Reports

‘Evidence Planted’: Citing Forensic Firm Report, Shoma Sen Moves Bombay HC Against UAPA Charges

New Delhi: Professor Shoma Sen, an accused in the Elgar Parishad case, has moved the Bombay high court challenging the charges invoked against her by the National Investigation Agency, under the Unlawful Activities (Prevention) Act.

The academic was arrested in June 2018 and has been lodged in the Byculla women’s prison in Mumbai since then. She is among the dozen academics, lawyers and activists who have been named in the case by the NIA and have been in jail since.

In her plea, Sen cited a report by a US-based digital forensics firm, Arsenal Consulting, that held that a cyber attacker had used malware to infiltrate a laptop belonging to activist Rona Wilson before his arrest.

For at least 22 months before the Pune Police had raided Wilson’s residence in New Delhi and arrested him, the cyber attacker had allegedly gained access to his laptop and planted at least 10 incriminating letters on it in that time, Arsenal Consulting had noted.

The Pune Police, and now NIA, has held that it has recovered letters exchanged between Wilson and members of the Communist Party of India (Maoist) from his computer. NIA has used these alleged letters to also link Wilson to the Elgar Parishad conclave in Pune on December 31, 2017, which police have alleged was funded by Maoists.

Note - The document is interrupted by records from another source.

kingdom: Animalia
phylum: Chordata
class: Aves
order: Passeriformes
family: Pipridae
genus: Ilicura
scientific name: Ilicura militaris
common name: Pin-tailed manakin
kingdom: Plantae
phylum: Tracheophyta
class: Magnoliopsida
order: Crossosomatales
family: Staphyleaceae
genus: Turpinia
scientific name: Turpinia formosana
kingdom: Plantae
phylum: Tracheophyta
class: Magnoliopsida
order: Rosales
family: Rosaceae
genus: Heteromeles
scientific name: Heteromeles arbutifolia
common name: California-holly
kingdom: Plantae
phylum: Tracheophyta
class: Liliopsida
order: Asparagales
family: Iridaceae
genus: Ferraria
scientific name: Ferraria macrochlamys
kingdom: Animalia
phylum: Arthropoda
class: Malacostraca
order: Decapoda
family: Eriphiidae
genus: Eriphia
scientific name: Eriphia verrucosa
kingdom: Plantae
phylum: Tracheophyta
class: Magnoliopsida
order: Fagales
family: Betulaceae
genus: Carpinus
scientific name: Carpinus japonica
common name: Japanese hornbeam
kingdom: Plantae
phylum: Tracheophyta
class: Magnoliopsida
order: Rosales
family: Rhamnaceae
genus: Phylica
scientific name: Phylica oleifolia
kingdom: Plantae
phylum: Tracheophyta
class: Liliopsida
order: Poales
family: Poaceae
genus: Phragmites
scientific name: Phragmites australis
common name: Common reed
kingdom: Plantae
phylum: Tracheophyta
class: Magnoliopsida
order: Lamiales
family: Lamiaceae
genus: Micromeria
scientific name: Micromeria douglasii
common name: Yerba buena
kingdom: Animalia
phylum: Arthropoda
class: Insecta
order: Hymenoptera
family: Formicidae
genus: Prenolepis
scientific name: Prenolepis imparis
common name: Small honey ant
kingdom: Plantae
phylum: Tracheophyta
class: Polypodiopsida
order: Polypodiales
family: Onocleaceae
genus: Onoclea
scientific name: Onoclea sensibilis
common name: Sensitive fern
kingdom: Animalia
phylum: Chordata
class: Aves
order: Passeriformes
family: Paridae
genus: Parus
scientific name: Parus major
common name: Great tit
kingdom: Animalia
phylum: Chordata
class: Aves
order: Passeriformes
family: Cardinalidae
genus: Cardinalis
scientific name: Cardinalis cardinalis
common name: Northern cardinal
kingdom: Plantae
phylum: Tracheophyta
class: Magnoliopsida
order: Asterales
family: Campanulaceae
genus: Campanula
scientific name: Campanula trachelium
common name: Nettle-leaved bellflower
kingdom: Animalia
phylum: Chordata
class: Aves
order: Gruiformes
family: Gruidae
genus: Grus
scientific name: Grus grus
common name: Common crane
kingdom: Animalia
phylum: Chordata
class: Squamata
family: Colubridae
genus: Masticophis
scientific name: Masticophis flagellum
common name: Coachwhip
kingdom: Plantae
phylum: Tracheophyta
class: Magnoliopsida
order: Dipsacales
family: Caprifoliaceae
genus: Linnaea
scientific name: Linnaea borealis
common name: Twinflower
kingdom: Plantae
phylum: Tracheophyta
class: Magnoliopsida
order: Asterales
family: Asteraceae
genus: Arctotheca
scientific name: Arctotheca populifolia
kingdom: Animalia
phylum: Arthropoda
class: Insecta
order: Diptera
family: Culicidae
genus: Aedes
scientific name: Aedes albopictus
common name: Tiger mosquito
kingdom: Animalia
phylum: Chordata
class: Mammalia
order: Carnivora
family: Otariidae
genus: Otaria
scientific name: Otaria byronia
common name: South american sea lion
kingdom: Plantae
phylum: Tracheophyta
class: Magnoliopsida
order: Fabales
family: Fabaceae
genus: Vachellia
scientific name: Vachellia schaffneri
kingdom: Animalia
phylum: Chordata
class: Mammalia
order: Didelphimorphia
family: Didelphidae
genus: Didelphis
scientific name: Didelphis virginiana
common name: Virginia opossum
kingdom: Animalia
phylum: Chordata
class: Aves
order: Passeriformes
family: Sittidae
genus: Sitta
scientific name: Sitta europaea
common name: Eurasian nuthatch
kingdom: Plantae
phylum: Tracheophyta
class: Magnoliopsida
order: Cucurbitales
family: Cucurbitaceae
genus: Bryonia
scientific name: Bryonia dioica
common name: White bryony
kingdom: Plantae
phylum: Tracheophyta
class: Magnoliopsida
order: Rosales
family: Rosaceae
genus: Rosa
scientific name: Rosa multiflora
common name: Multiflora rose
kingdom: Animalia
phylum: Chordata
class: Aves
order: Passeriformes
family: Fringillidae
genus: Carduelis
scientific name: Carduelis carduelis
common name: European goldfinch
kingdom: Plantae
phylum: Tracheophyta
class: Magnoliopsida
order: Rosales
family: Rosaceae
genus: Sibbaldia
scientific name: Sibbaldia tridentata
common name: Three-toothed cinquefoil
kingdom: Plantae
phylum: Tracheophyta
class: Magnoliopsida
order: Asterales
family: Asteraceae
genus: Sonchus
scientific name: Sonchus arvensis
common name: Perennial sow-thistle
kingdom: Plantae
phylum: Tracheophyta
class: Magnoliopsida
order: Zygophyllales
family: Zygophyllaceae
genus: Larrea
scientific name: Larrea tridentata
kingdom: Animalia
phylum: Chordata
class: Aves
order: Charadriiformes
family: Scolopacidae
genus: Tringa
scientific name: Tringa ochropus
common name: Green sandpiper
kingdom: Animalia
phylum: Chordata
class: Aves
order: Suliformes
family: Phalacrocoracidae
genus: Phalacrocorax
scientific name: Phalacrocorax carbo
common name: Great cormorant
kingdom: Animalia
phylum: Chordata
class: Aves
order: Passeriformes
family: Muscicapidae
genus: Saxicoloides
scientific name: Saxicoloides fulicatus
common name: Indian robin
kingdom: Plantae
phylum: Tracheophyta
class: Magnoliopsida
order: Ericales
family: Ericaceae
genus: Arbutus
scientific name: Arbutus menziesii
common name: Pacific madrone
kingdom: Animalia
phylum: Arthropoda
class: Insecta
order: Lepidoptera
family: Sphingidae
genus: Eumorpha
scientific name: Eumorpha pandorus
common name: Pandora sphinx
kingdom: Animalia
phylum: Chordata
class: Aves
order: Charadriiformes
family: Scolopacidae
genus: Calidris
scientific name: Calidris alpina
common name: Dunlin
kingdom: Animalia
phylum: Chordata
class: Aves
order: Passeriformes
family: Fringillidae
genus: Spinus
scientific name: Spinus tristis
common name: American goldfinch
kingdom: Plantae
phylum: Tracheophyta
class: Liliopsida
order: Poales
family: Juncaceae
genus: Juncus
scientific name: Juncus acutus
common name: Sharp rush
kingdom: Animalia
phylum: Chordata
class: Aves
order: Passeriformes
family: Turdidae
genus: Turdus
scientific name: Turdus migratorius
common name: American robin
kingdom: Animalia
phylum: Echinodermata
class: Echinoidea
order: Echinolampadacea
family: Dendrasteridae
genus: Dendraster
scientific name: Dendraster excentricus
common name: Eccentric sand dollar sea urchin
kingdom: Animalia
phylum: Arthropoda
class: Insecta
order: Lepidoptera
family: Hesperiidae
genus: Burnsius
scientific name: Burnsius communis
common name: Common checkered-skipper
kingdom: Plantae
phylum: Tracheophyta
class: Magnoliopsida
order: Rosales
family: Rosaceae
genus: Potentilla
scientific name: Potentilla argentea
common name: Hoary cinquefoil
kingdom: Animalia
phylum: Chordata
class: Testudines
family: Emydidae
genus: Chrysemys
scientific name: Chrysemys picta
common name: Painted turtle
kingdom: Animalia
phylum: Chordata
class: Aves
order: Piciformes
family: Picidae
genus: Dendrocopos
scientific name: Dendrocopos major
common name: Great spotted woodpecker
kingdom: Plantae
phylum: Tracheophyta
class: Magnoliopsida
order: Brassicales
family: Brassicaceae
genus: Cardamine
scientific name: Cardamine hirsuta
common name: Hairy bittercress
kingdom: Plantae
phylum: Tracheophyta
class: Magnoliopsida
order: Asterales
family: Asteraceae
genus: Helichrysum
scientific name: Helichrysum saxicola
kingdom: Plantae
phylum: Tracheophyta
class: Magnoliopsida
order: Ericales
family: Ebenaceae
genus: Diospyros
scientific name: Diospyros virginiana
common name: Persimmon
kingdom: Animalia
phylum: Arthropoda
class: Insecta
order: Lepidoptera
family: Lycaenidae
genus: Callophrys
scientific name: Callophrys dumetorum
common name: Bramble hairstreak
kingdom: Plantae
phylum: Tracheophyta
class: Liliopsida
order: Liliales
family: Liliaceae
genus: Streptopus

Wilson is Sen’s co-accused in the case and had himself approached the high court in February this year for a stay on proceedings against him and the others, citing the report.

Sen said in her plea that the entire case against her was built on electronic evidence that the NIA claimed to have recovered from Wilson’s computer.

According to Bar and Bench, Sen further said that the evidence against her is “forged, hearsay and planted on the device.”

The legal news outlet also reported that her plea noted that verification by an independent source of the “clone copies” submitted by the NIA shows that the evidence was forged and planted.

“Sen pointed out that the Forensic Science Laboratory report was silent on the existence of malware or evidence which could show the electronic evidence was tampered with,” the report noted.

Sen also pleaded that the NIA’s submissions not be considered evidence considering they do not satisfy standards of authenticity.

“In light of the US firm’s report, such evidence must not hold value in the eyes of law,” she has said.

Her counsel Rahul Arote said the plea is yet to be assigned a date of hearing in the high court.

Sen had applied for bail on medical grounds in March last year. A senior citizen, Sen suffers from several ailments that made her more susceptible to contracting COVID-19 while in jail. A special NIA court, however, rejected her bail plea.